According to his declaration filed with the court, San Francisco attorney William McGrane — who represents both Ferry and Copia Claims — asserts that the refinancing of Copia’s bond debt was flawed and that as much as $65 million could be recovered in associated litigation from the Bank of New York Mellon, N.A.

According to McGrane and the Copia Claims documents, when Copia’s original bond debt was refinanced in 2007, the process was never formally completed.

As a result, the documents assert that a “$70 million cash transfer to Bank of New York Mellon, N.A. was a statutory ‘fraudulent transfer’ because the 1999 bonds were never retired, are still trading, and the debtor therefore did not get reasonably equivalent value for its $70 million cash transfer.”

In effect, documents filed by Copia Claims (the creditor)  say that, Copia (the debtor), is still liable on both sets of bonds — the 1999 bonds and the 2007 bonds.
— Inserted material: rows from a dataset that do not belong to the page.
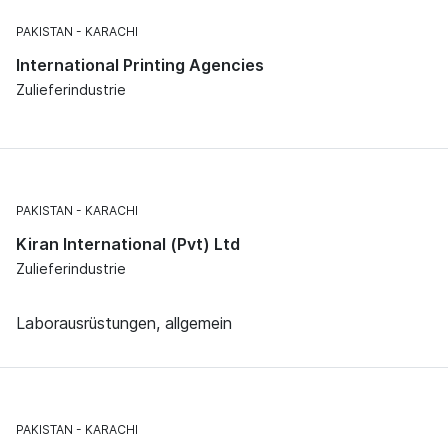
PAKISTAN
KARACHI
International Printing Agencies
Zulieferindustrie
PAKISTAN
KARACHI
Kiran International (Pvt) Ltd
Zulieferindustrie
Laborausrüstungen, allgemein
PAKISTAN
KARACHI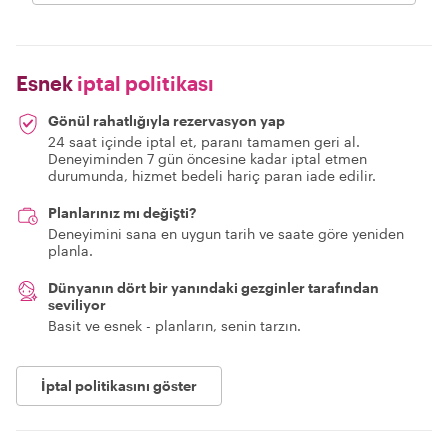
Esnek
iptal politikası
Gönül rahatlığıyla rezervasyon yap
24 saat içinde iptal et, paranı tamamen geri al.
Deneyiminden 7 gün öncesine kadar iptal etmen
durumunda, hizmet bedeli hariç paran iade edilir.
Planlarınız mı değişti?
Deneyimini sana en uygun tarih ve saate göre yeniden
planla.
Dünyanın dört bir yanındaki gezginler tarafından
seviliyor
Basit ve esnek - planların, senin tarzın.
İptal politikasını göster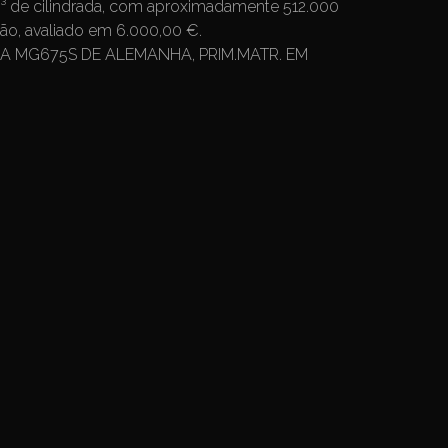
e cilindrada, com aproximadamente 512.000
ão, avaliado em 6.000,00 €.
LA MG675S DE ALEMANHA, PRIM.MATR. EM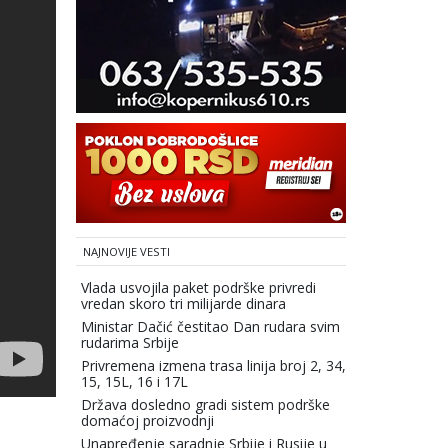
NAJNOVIJE VESTI
Vlada usvojila paket podrške privredi
vredan skoro tri milijarde dinara
Ministar Dačić čestitao Dan rudara svim
rudarima Srbije
Privremena izmena trasa linija broj 2, 34,
15, 15L, 16 i 17L
Država dosledno gradi sistem podrške
domaćoj proizvodnji
Unapređenje saradnje Srbije i Rusije u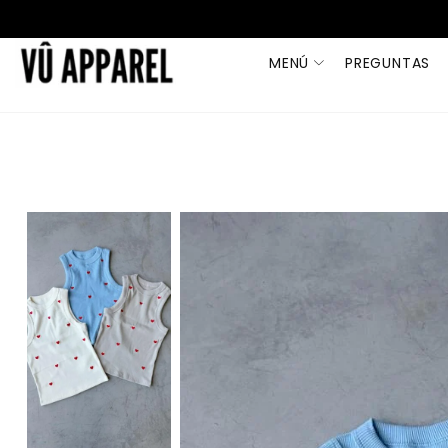
MENÚ
PREGUNTAS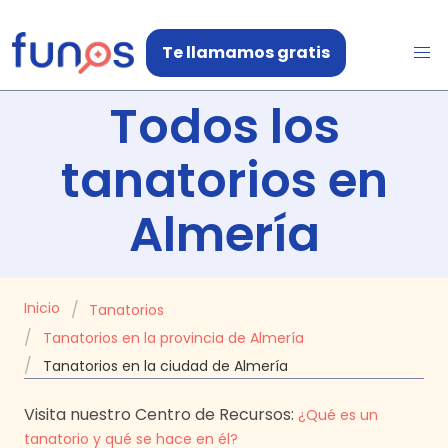
Te llamamos gratis
Todos los
tanatorios en
Almería
Inicio
Tanatorios
Tanatorios en la provincia de Almería
Tanatorios en la ciudad de Almería
Visita nuestro Centro de Recursos:
¿Qué es un
tanatorio y qué se hace en él?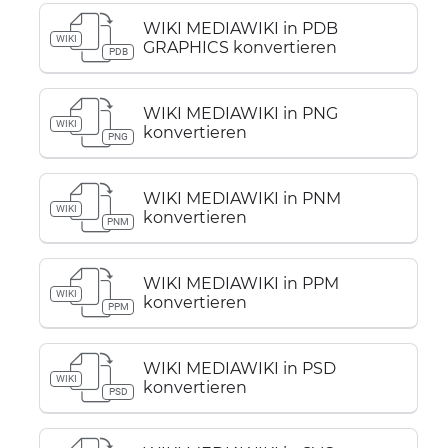
WIKI MEDIAWIKI in PDB
WIKI
GRAPHICS konvertieren
PDB
WIKI MEDIAWIKI in PNG
WIKI
konvertieren
PNG
WIKI MEDIAWIKI in PNM
WIKI
konvertieren
PNM
WIKI MEDIAWIKI in PPM
WIKI
konvertieren
PPM
WIKI MEDIAWIKI in PSD
WIKI
konvertieren
PSD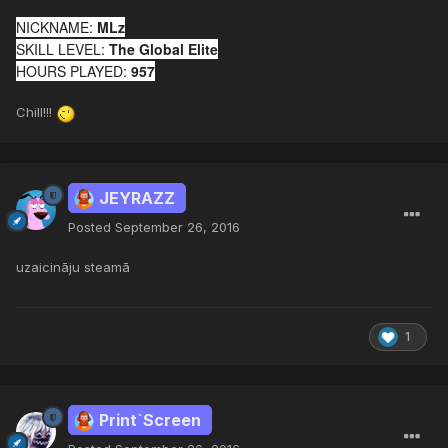
NICKNAME:
MLz
SKILL LEVEL:
The Global Elite
HOURS PLAYED:
957
Chill!!!
JEYRAZZ
Posted
September 26, 2016
uzaicināju steamā
1
Print`Screen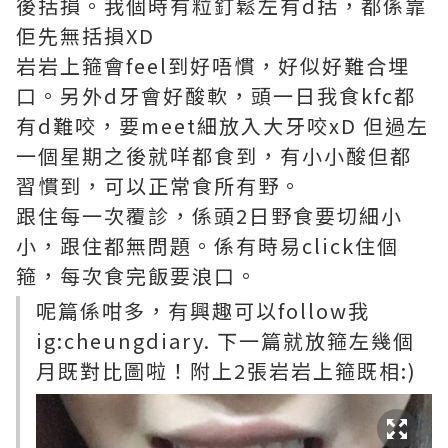
後括損。我個時有粒釘鬆左有d括，都係靠
佢先無括損XD
岩岩上箍會feel到好唔慣，好似好難合埋
口。另外d牙會好酸軟，頭一日我食kfc都
有d難咬，要meet細放入大牙咬xD 但過左
一個星期之後就咩都食到，有小小酸但都
習慣到，可以正常食所有野。
跟住每一次覆診，係頭2日野食要切細小
小，跟住都無問題。係有時易click住個
箍，每次食完飯要浪口。
呢篇係咁多，有興趣可以follow我
ig:cheungdiary. 下一篇就放箍左幾個
月既對比圖啦！附上2張岩岩上箍既相:)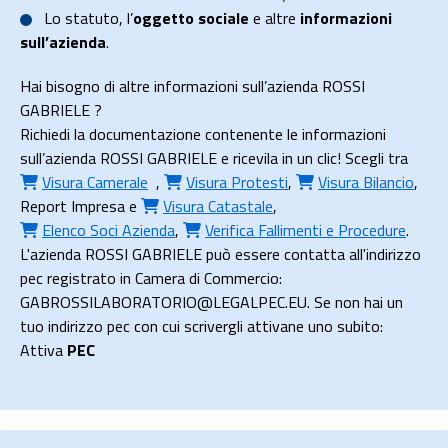
Lo
statuto
, l’
oggetto sociale
e altre
informazioni
sull’azienda
.
Hai bisogno di altre informazioni sull’azienda ROSSI
GABRIELE ?
Richiedi la documentazione contenente le informazioni
sull’azienda ROSSI GABRIELE e ricevila in un clic! Scegli tra
Visura Camerale
,
Visura Protesti
,
Visura Bilancio
,
Report Impresa
e
Visura Catastale
,
Elenco Soci Azienda
,
Verifica Fallimenti e Procedure
.
L'azienda ROSSI GABRIELE può essere contatta all'indirizzo
pec registrato in Camera di Commercio:
GABROSSILABORATORIO@LEGALPEC.EU. Se non hai un
tuo indirizzo pec con cui scrivergli attivane uno subito:
Attiva
PEC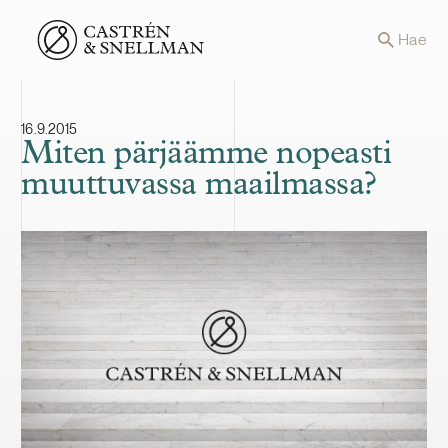
Front page
Hae
16.9.2015
Miten pärjäämme nopeasti
muuttuvassa maailmassa?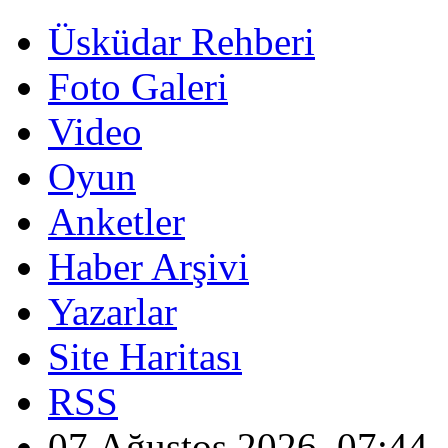
Üsküdar Rehberi
Foto Galeri
Video
Oyun
Anketler
Haber Arşivi
Yazarlar
Site Haritası
RSS
07 Ağustos 2026, 07:44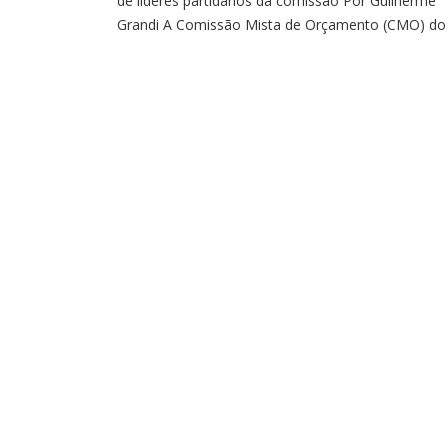
de líderes partidários da comissão Por Guilherme
Grandi A Comissão Mista de Orçamento (CMO) do
Congresso Nacional aprovou nesta terça (30) a
ampliação da reserva de recursos para o fundo
eleitoral de 2026, conhecido como “fundão”, de at
R$ 4,9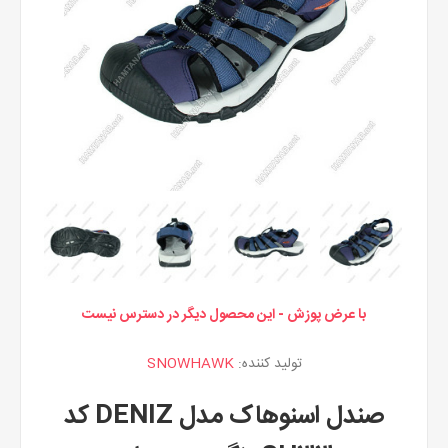
با عرض پوزش - این محصول دیگر در دسترس نیست
تولید کننده:
SNOWHAWK
صندل اسنوهاک مدل DENIZ کد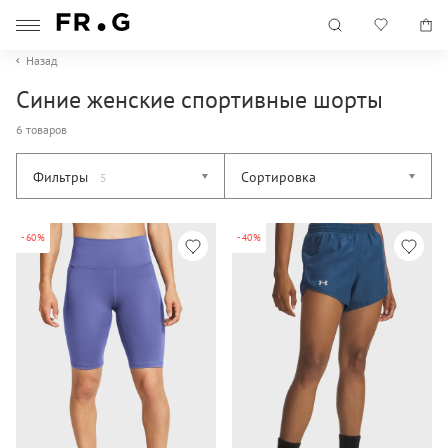
Назад
Синие женские спортивные шорты
6 товаров
Фильтры
Сортировка
5
-60%
-40%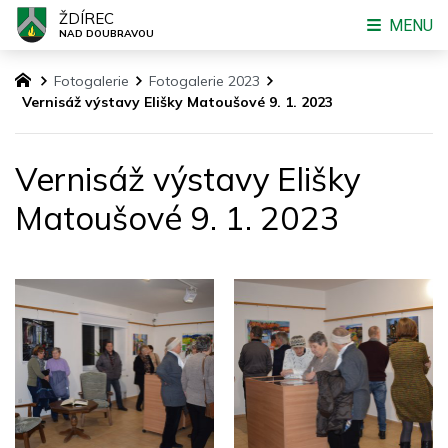
ŽDÍREC
MENU
NAD DOUBRAVOU
Fotogalerie
Fotogalerie 2023
Vernisáž výstavy Elišky Matoušové 9. 1. 2023
Vernisáž výstavy Elišky
Matoušové 9. 1. 2023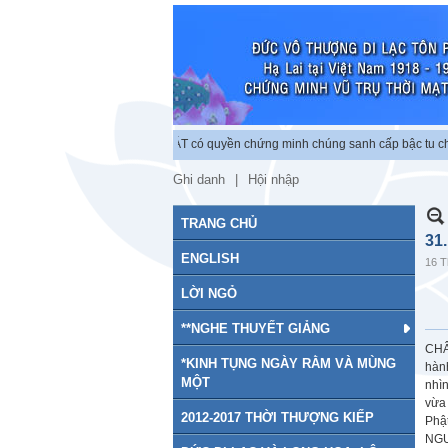
ng minh vũ trụ. BỒ TÁT có quyền chứng minh chúng sanh cấp bậc tu chứng.″
–“PHẬ
Ghi danh
Hội nhập
TRANG CHỦ
31
ENGLISH
16 T
LỜI NGỎ
**NGHE THUYẾT GIẢNG
CHÂ
*KINH TỤNG NGÀY RẰM VÀ MÙNG
hành
MỘT
nhì
vừa
2012-2017 THỜI THƯỢNG KIẾP
Phậ
NGƯ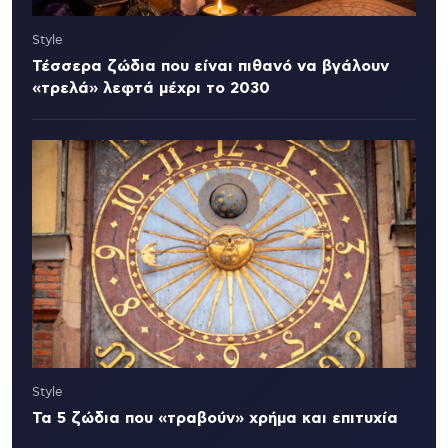
Style
Τέσσερα ζώδια που είναι πιθανό να βγάλουν
«τρελά» λεφτά μέχρι το 2030
Style
Τα 5 ζώδια που «τραβούν» χρήμα και επιτυχία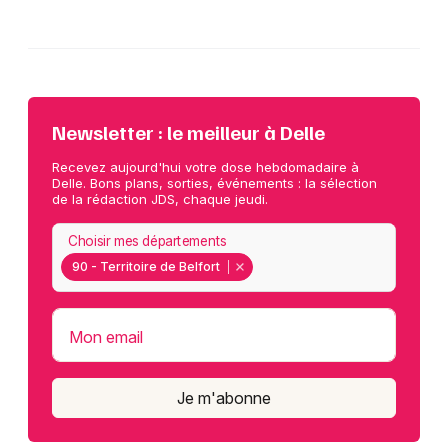
Newsletter : le meilleur à Delle
Recevez aujourd'hui votre dose hebdomadaire à
Delle. Bons plans, sorties, événements : la sélection
de la rédaction JDS, chaque jeudi.
Choisir mes départements
90 - Territoire de Belfort
Mon email
Je m'abonne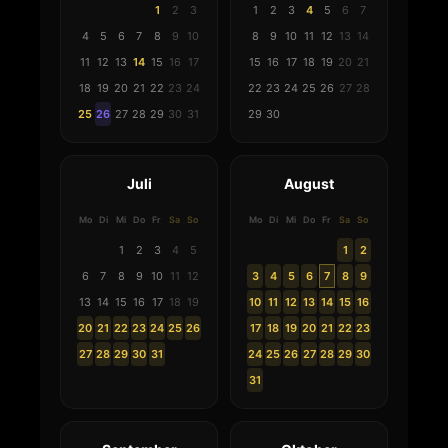
1
2
3
1
2
3
4
5
6
7
4
5
6
7
8
9
10
8
9
10
11
12
13
14
11
12
13
14
15
16
17
15
16
17
18
19
20
21
18
19
20
21
22
23
24
22
23
24
25
26
27
28
25
26
27
28
29
30
31
29
30
Juli
August
Mo
Di
Mi
Do
Fr
Sa
So
Mo
Di
Mi
Do
Fr
Sa
So
1
2
3
4
5
1
2
6
7
8
9
10
11
12
3
4
5
6
7
8
9
13
14
15
16
17
18
19
10
11
12
13
14
15
16
20
21
22
23
24
25
26
17
18
19
20
21
22
23
27
28
29
30
31
24
25
26
27
28
29
30
31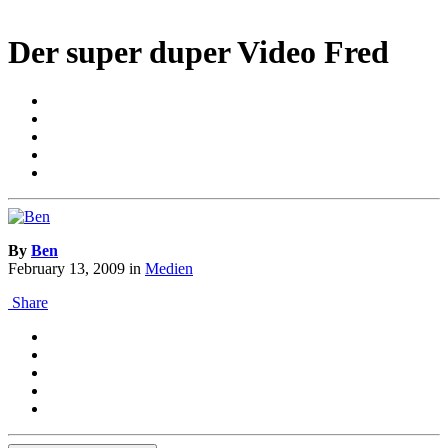
Der super duper Video Fred
By
Ben
February 13, 2009
in
Medien
Share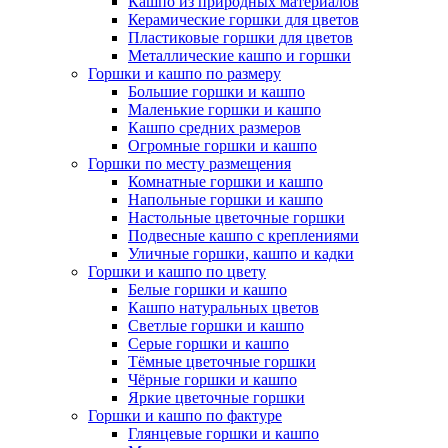
Кашпо из природных материалов
Керамические горшки для цветов
Пластиковые горшки для цветов
Металлические кашпо и горшки
Горшки и кашпо по размеру
Большие горшки и кашпо
Маленькие горшки и кашпо
Кашпо средних размеров
Огромные горшки и кашпо
Горшки по месту размещения
Комнатные горшки и кашпо
Напольные горшки и кашпо
Настольные цветочные горшки
Подвесные кашпо с креплениями
Уличные горшки, кашпо и кадки
Горшки и кашпо по цвету
Белые горшки и кашпо
Кашпо натуральных цветов
Светлые горшки и кашпо
Серые горшки и кашпо
Тёмные цветочные горшки
Чёрные горшки и кашпо
Яркие цветочные горшки
Горшки и кашпо по фактуре
Глянцевые горшки и кашпо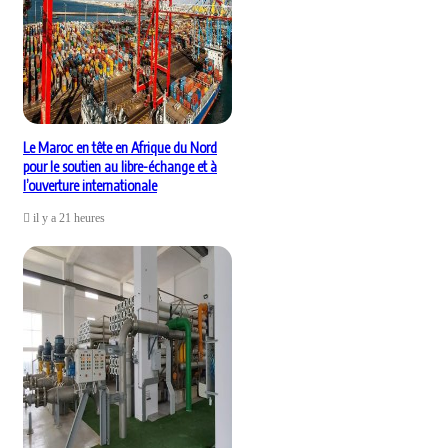
Le Maroc en tête en Afrique du Nord
pour le soutien au libre-échange et à
l’ouverture internationale
il y a 21 heures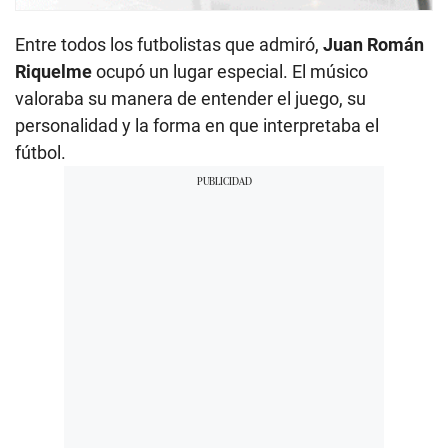
Entre todos los futbolistas que admiró,
Juan Román
Riquelme
ocupó un lugar especial. El músico
valoraba su manera de entender el juego, su
personalidad y la forma en que interpretaba el
fútbol.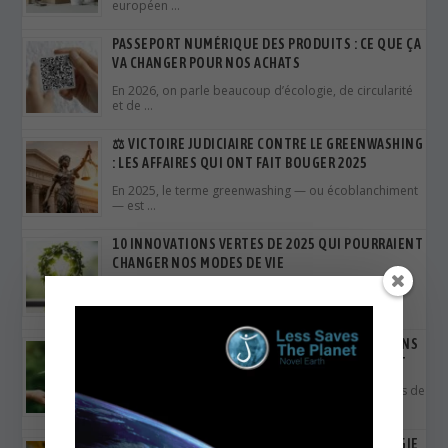
européen …
PASSEPORT NUMÉRIQUE DES PRODUITS : CE QUE ÇA
VA CHANGER POUR NOS ACHATS
En 2026, on parle beaucoup d’écologie, de circularité
et de …
⚖️ VICTOIRE JUDICIAIRE CONTRE LE GREENWASHING
: LES AFFAIRES QUI ONT FAIT BOUGER 2025
En 2025, le terme greenwashing — ou écoblanchiment
— est …
10 INNOVATIONS VERTES DE 2025 QUI POURRAIENT
CHANGER NOS MODES DE VIE
L’année 2025 a vu émerger de nombreuses
innovations durables à …
QUAND L’ÉNERGIE RENOUVELABLE DEVIENT MOINS
CHÈRE QUE LE FOSSILE : LE GRAND BASCULEMENT
L’année 2025 marque un tournant décisif : dans plus de
…
MATÉRIAUX BIOSOURCÉS : COMMENT LA STRATÉGIE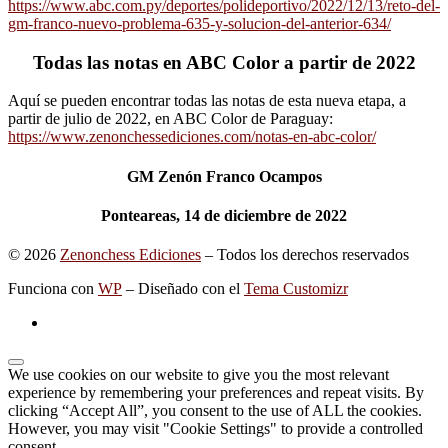
https://www.abc.com.py/deportes/polideportivo/2022/12/13/reto-del-
gm-franco-nuevo-problema-635-y-solucion-del-anterior-634/
Todas las notas en ABC Color a partir de 2022
Aquí se pueden encontrar todas las notas de esta nueva etapa, a
partir de julio de 2022, en ABC Color de Paraguay:
https://www.zenonchessediciones.com/notas-en-abc-color/
GM Zenón Franco Ocampos
Ponteareas, 14 de diciembre de 2022
© 2026
Zenonchess Ediciones
– Todos los derechos reservados
Funciona con
WP
– Diseñado con el
Tema Customizr
We use cookies on our website to give you the most relevant
experience by remembering your preferences and repeat visits. By
clicking “Accept All”, you consent to the use of ALL the cookies.
However, you may visit "Cookie Settings" to provide a controlled
consent.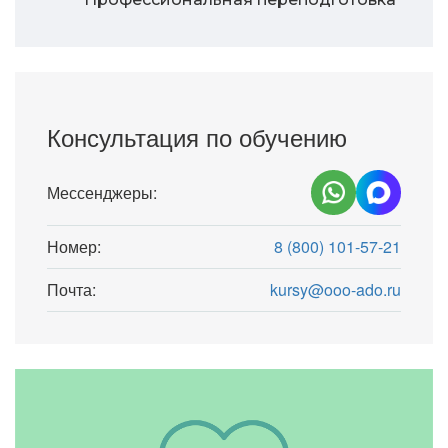
Консультация по обучению
Мессенджеры:
Номер:
8 (800) 101-57-21
Почта:
kursy@ooo-ado.ru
BOND LITIGATION TURNS ON OPINION LETTER

According to Copia Claims’s objection, the terms of the 1999 bonds specifically required a legal opinion letter, “to the effect that the escrow deposit will not constitute a voidable preference or transfer under the bankruptcy code….”

The Copia Claims’s objection filing asserts that the letter which was issued did not fulfill the requirements because it was too equivocal.

The nuanced language was necessary, the filing claims, “by the very unusual fact that the debtor was already insolvent by mid-2007, despite its part in raising such a large sum of money as $77,000,000 in the public securities market.

“Accordingly, it (Orrick [the law firm issuing the letter]) was doubtlessly acutely aware of the difference between the cautious language of its August 24, 2007 preferential transfer opinion letter and the comprehensive language required by the 1999 Indenture.”

5 PERCENT IN HAND VERSUS 20 TO 60 PERCENT IN THE BUSH?

If litigation against Bank of New York, ACA and the associated law firms were successful, the Copia Claims objection document asserts that the return to unsecured investors would be 20 to 60 percent rather than 5 percent under the settlement agreement.

McGrane calls the case a “slam dunk.”

Copia attorney John MacConaghy thinks otherwise.

In a series of contentious emails between the two attorneys (included by McGrane in his declaration), MacConaghy countered that, “This idea will not put money on the table for unsecured creditors; it will result in tons of money being spent on lawyers.”